## [DIRECTIONS]
Every line of the material below needs to be copied exactly; omit the pictures.

## [GIVEN MATERIAL]
--
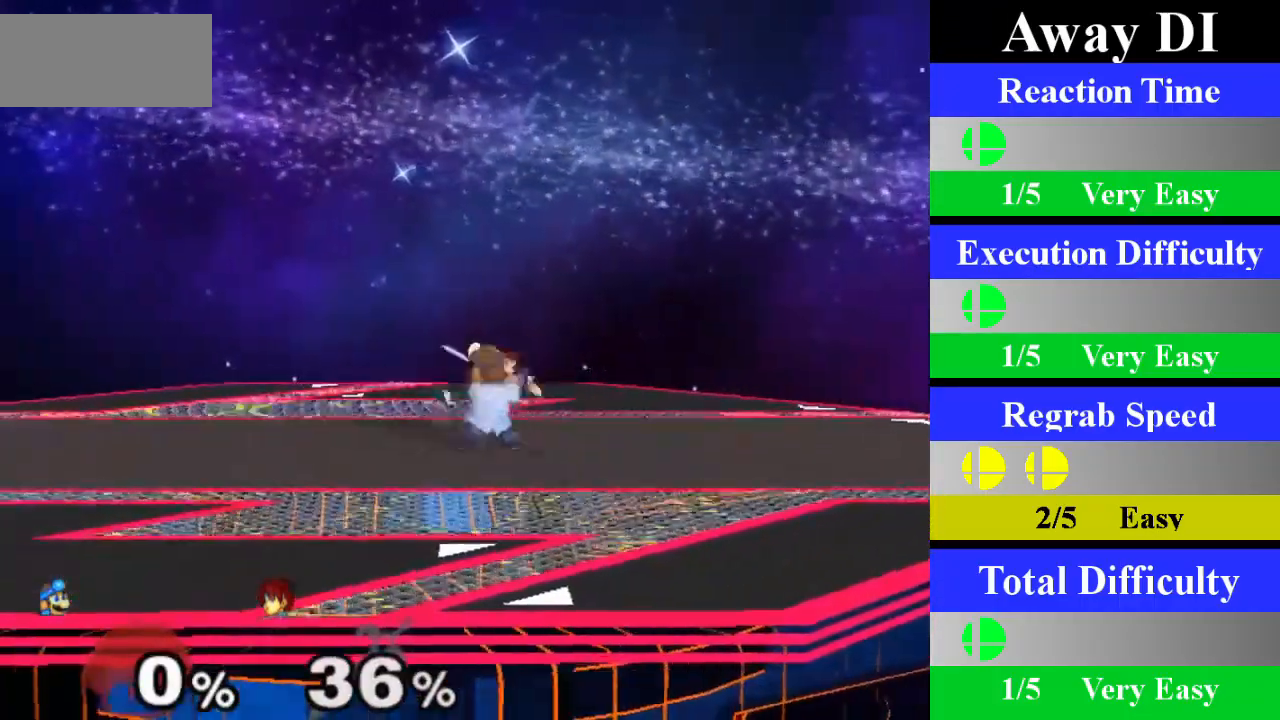
{"buttons": [], "left_stick": "center", "right_stick": "center", "events": [[167, "left_stick", "center"]]}
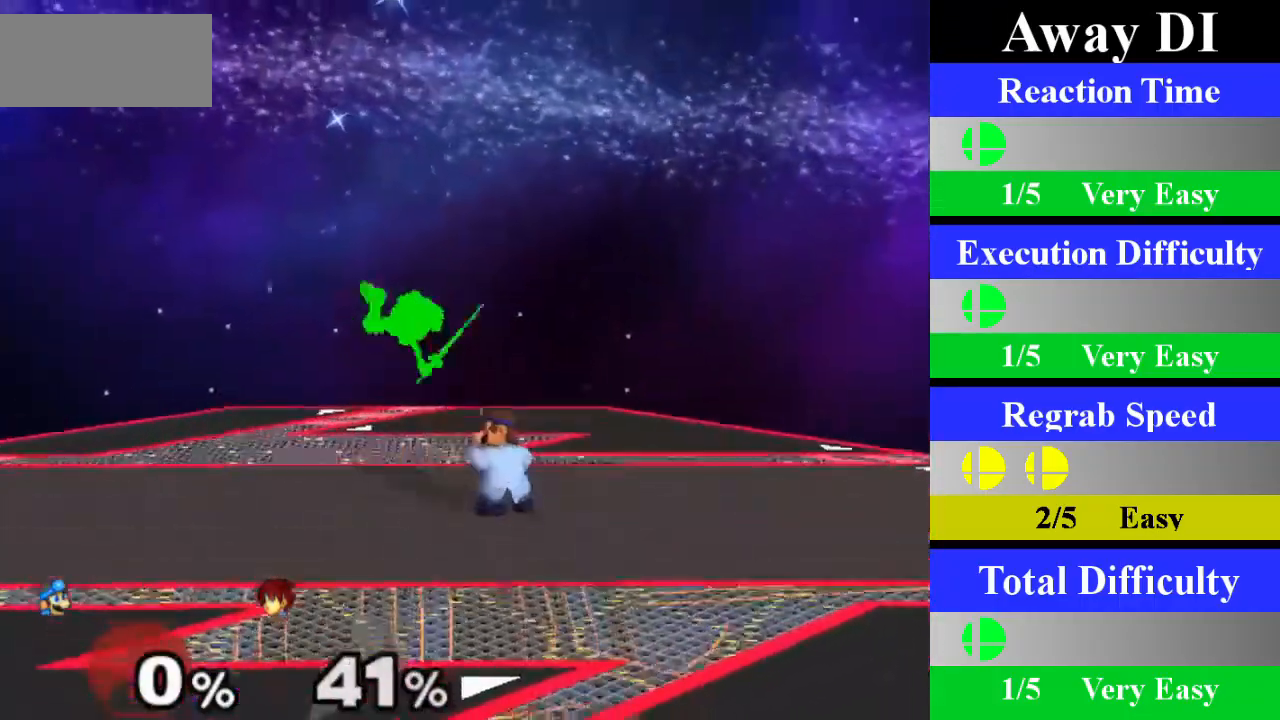
{"buttons": [], "left_stick": "center", "right_stick": "center", "events": [[50, "left_stick", "left"], [100, "X", "down"], [100, "Z", "down"], [167, "left_stick", "center"], [183, "Z", "up"], [217, "X", "up"], [267, "A", "down"], [434, "A", "up"]]}
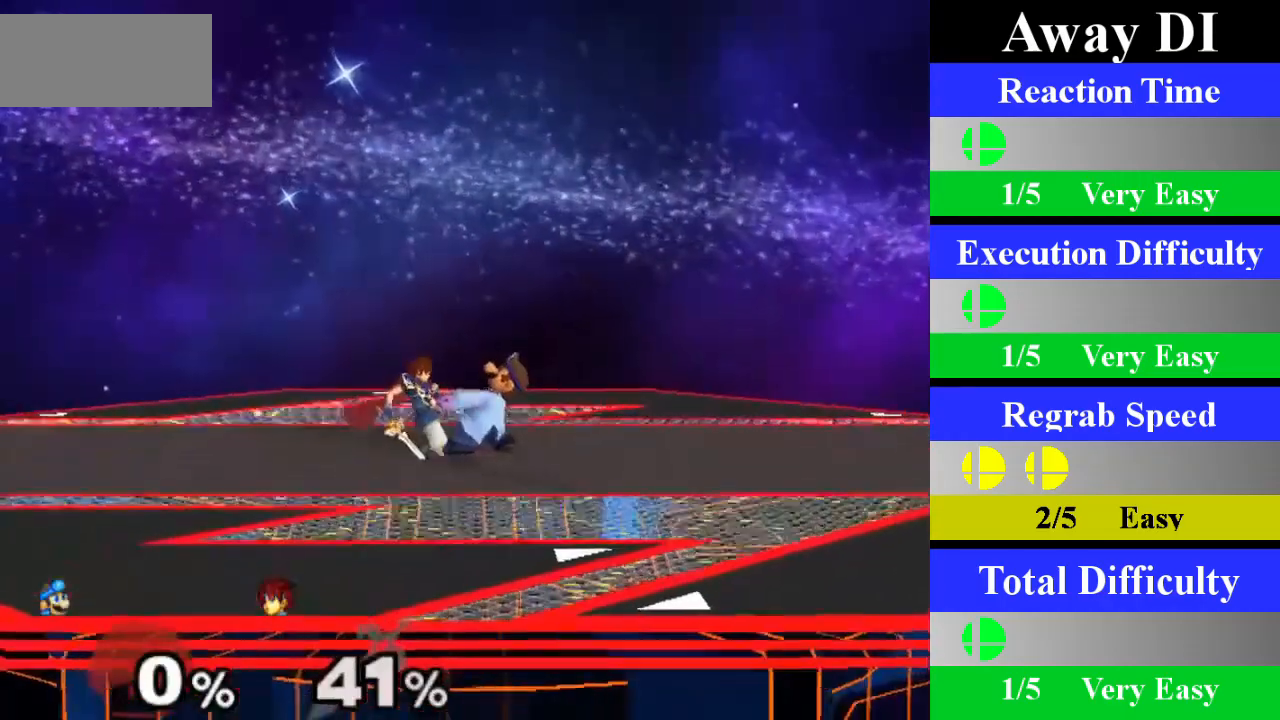
{"buttons": [], "left_stick": "down", "right_stick": "center", "events": [[284, "left_stick", "down"]]}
--
## [ANSWER TO THIS EXERCISE]
{"buttons": [], "left_stick": "center", "right_stick": "center", "events": [[167, "left_stick", "center"]]}
{"buttons": [], "left_stick": "center", "right_stick": "center", "events": [[50, "left_stick", "left"], [100, "X", "down"], [100, "Z", "down"], [167, "left_stick", "center"], [183, "Z", "up"], [217, "X", "up"], [267, "A", "down"], [434, "A", "up"]]}
{"buttons": [], "left_stick": "down", "right_stick": "center", "events": [[284, "left_stick", "down"]]}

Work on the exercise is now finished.